オリバーはネズミの首のあたりを掴んで持ち上げてみた。クッキーのかけらが、ひげにくっついている。
「……ふふっ」
「チュウ!」
「おいしかった?」
ネズミは体をブンブンと振って、オリバーの手から逃れ、すぐさま寝床に戻ってしまった。
「ふふ、素直じゃないなぁ」
オリバーは楽しくなって笑った。久しぶりに、しっかり笑ったような気がした。
保護して三日目くらいから、ネズミは徐々に警戒を解いてくれた。
オリバーが、顔を見せても寝床に戻ることはなくなり、好き勝手に動いてみては、時折オリバーの反応を確認するようにちらりとこちらを見てくる。
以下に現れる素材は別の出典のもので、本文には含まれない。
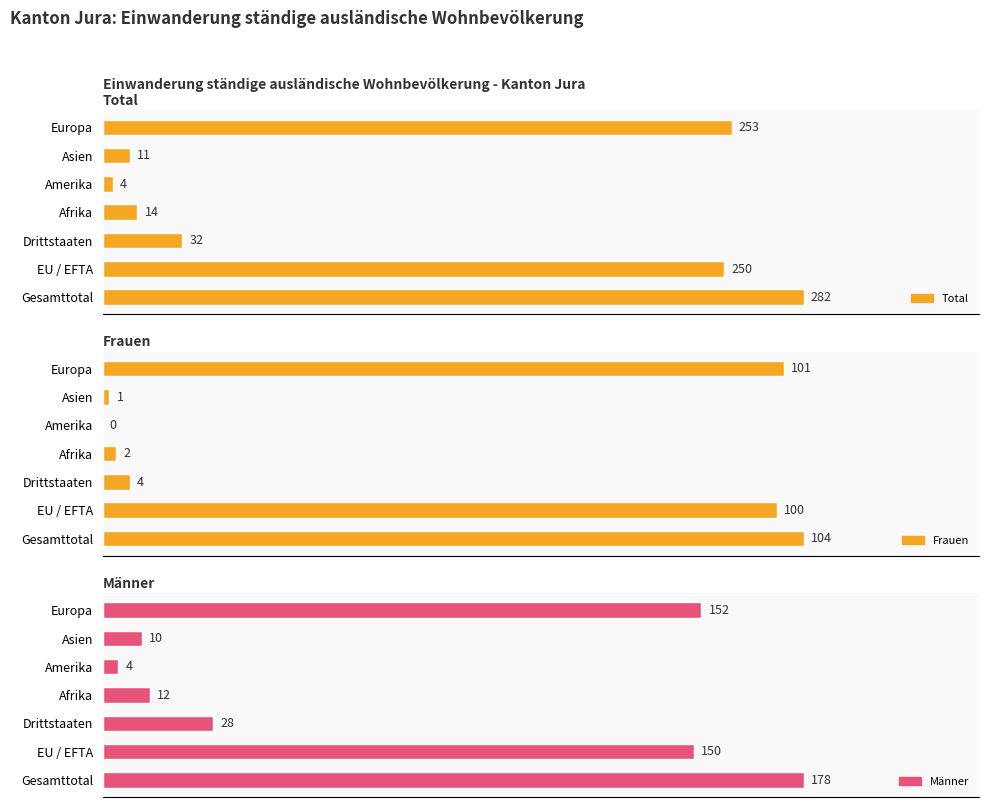

True or false: Total has a value of 20 at Afrika.

False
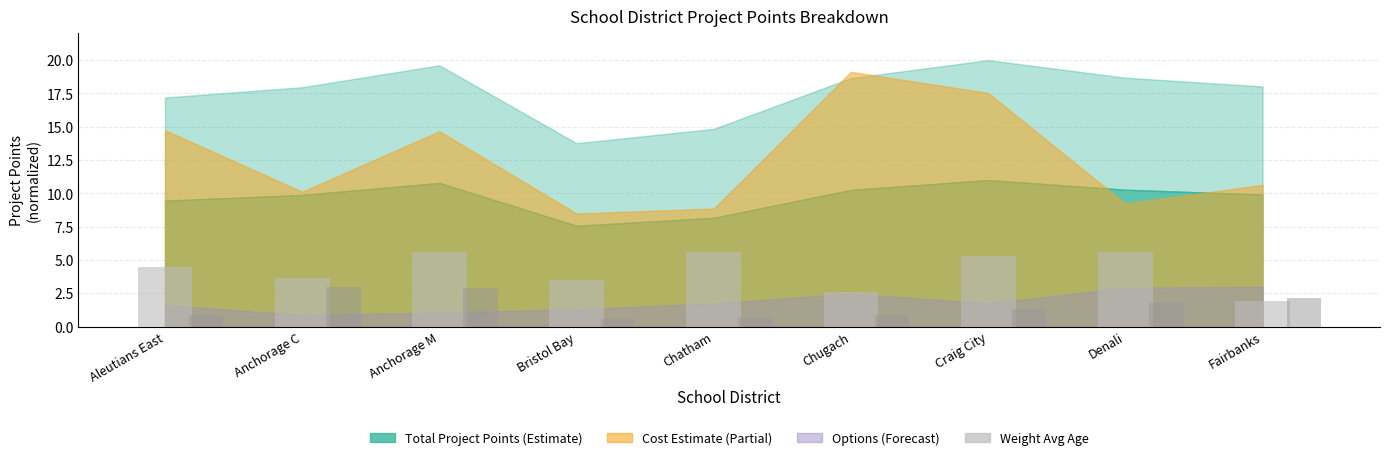

What is the greatest value displayed?

5.6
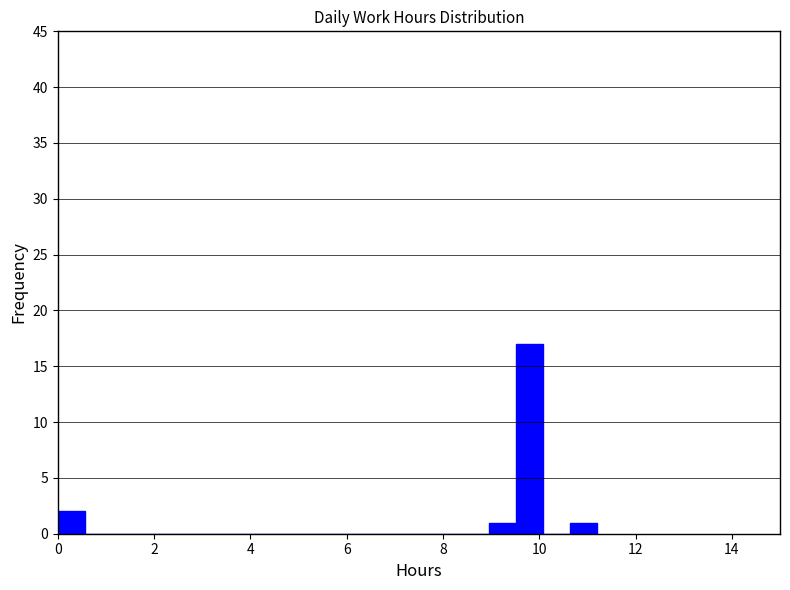

Read against the x-axis, roughly where is the centre of the tallest bar?

9.8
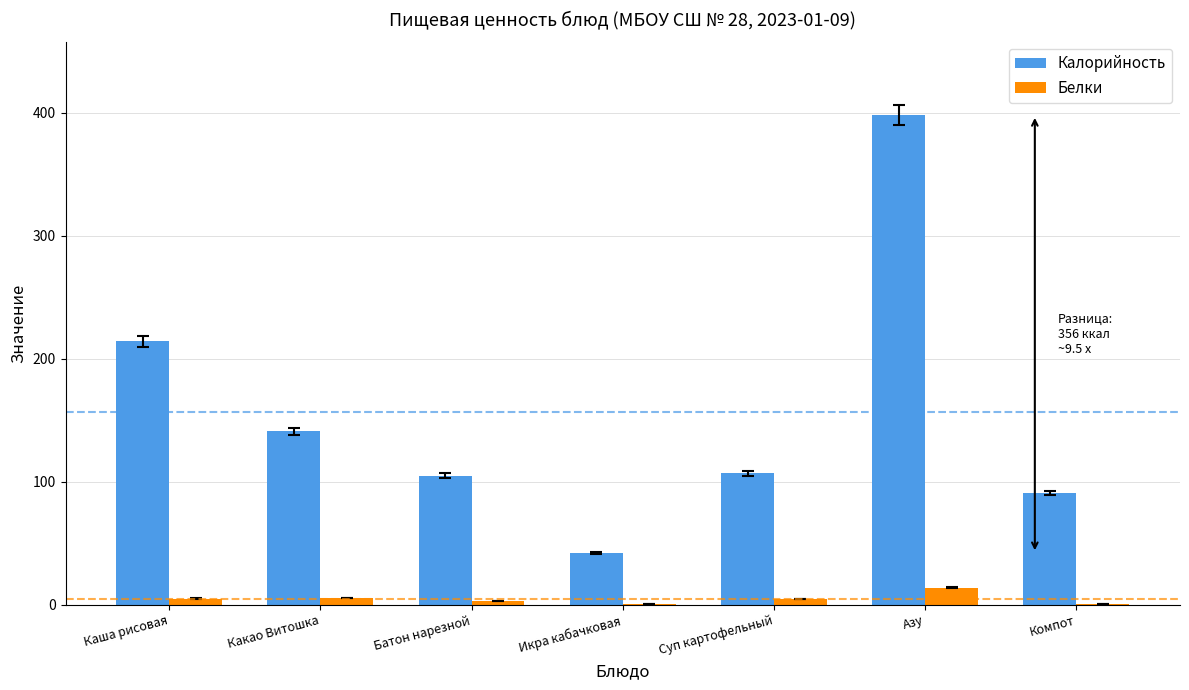

Between Батон нарезной and Икра кабачковая, which series saw the biggest shift?

Калорийность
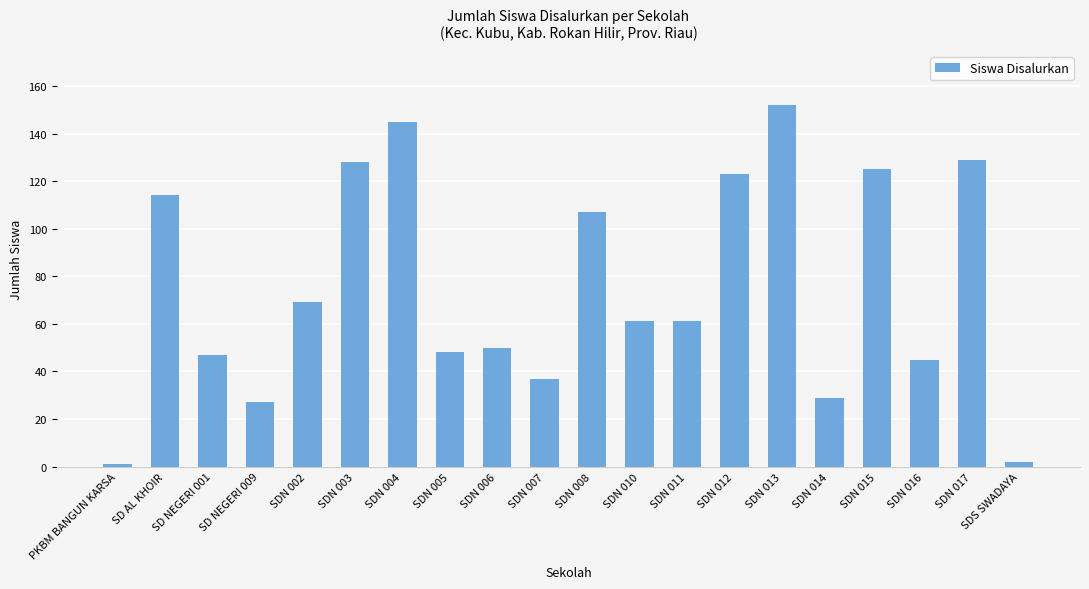

What is the value of the 16th bar from the left?

29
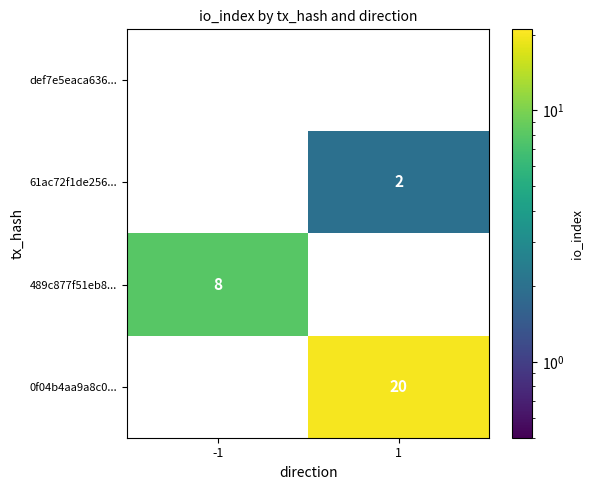

Is the value of def7e5eaca636... at -1 greater than the value of 61ac72f1de256... at 1?

No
そして五日目くらいには、すっかり元気を取り戻し、部屋中を動き回るようになっていた。
「すっかり元気になったね」
『……うむ』
小さなネズミだから、てっきりまだ若い聖獣なのかと思っていたが、彼はもうずいぶん長生きしている聖獣のようだ。話し方が意外に尊大で、おっさんくさい。
オリバーが彼の言葉が聞き取れているとは思っていないようで、視線を送ると、とぼけたふりで「チュウ」と鳴いた。
オリバーは本を読むふりをして、動き回るネズミを、好きなようにさせておいた。
やがてオリバーの腕や肩に乗るようになり、滑り台のようにしてコロコロ転がり、自由気ままに動き回っている。その行動も子供のようで、なんだかかわいらしく思えてしまう。
(そろそろ、聞いても怖がらせないかな)
「ねぇ。君の名前はなんて言うの? 嫌じゃなかったら教えてくれないかな」
オリバーの問いかけに、ネズミはたじろいだように動きを止め、じっとオリバーを見ている。
「いや? なら、言わなくていいよ。無理強いする気はないから」
引き下がろうとしたオリバーをじっと見て、ネズミは低めの声を出した。
『……チャドだ』
どうやら、名前を教えてくれたらしい。